● **STATED PROBLEM**: Update the data below by changing every "Coordinate frame" to "Reference frame", leaving everything else as it is.

= = =

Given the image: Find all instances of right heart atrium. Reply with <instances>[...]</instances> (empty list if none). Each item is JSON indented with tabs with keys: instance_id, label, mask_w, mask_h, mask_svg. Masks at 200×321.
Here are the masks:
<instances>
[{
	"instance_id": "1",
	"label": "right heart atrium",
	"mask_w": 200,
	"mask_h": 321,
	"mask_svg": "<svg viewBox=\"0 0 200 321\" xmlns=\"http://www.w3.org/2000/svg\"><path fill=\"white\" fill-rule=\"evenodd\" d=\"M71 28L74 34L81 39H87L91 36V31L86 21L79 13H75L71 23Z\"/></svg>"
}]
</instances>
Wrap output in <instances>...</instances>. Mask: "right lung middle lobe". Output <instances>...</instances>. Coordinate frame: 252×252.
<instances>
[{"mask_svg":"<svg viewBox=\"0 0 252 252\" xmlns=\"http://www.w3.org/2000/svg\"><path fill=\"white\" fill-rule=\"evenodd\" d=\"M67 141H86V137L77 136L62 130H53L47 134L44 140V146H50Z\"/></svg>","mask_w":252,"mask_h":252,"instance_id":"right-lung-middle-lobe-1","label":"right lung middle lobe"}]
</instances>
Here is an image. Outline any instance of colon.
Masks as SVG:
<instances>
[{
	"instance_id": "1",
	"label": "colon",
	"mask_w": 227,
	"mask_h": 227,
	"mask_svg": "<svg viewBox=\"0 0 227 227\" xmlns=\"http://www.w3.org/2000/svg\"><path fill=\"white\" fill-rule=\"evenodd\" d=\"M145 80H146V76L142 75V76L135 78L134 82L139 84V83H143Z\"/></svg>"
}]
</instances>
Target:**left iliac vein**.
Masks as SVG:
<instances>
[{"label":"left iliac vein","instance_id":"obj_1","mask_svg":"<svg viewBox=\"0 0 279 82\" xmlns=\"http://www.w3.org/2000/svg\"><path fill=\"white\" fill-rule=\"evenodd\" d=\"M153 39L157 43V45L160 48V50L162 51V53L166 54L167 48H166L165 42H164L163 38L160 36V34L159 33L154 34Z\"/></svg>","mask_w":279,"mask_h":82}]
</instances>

= = =

● **SOLUTION TO THIS EXERCISE**:
Given the image: Find all instances of right heart atrium. Reply with <instances>[...]</instances> (empty list if none). Each item is JSON indented with tabs with keys: instance_id, label, mask_w, mask_h, mask_svg. Masks at 200×321.
Here are the masks:
<instances>
[{
	"instance_id": "1",
	"label": "right heart atrium",
	"mask_w": 200,
	"mask_h": 321,
	"mask_svg": "<svg viewBox=\"0 0 200 321\" xmlns=\"http://www.w3.org/2000/svg\"><path fill=\"white\" fill-rule=\"evenodd\" d=\"M71 28L74 34L81 39H87L91 36V31L86 21L79 13H75L71 23Z\"/></svg>"
}]
</instances>
Wrap output in <instances>...</instances>. Mask: "right lung middle lobe". Output <instances>...</instances>. Reference frame: 252×252.
<instances>
[{"mask_svg":"<svg viewBox=\"0 0 252 252\" xmlns=\"http://www.w3.org/2000/svg\"><path fill=\"white\" fill-rule=\"evenodd\" d=\"M67 141H86V137L77 136L62 130H53L47 134L44 140V146H50Z\"/></svg>","mask_w":252,"mask_h":252,"instance_id":"right-lung-middle-lobe-1","label":"right lung middle lobe"}]
</instances>
Here is an image. Outline any instance of colon.
Masks as SVG:
<instances>
[{
	"instance_id": "1",
	"label": "colon",
	"mask_w": 227,
	"mask_h": 227,
	"mask_svg": "<svg viewBox=\"0 0 227 227\" xmlns=\"http://www.w3.org/2000/svg\"><path fill=\"white\" fill-rule=\"evenodd\" d=\"M145 80H146V76L142 75V76L135 78L134 82L139 84V83H143Z\"/></svg>"
}]
</instances>
Target:**left iliac vein**.
Masks as SVG:
<instances>
[{"label":"left iliac vein","instance_id":"obj_1","mask_svg":"<svg viewBox=\"0 0 279 82\" xmlns=\"http://www.w3.org/2000/svg\"><path fill=\"white\" fill-rule=\"evenodd\" d=\"M153 39L157 43V45L160 48V50L162 51V53L166 54L167 48H166L165 42H164L163 38L160 36V34L159 33L154 34Z\"/></svg>","mask_w":279,"mask_h":82}]
</instances>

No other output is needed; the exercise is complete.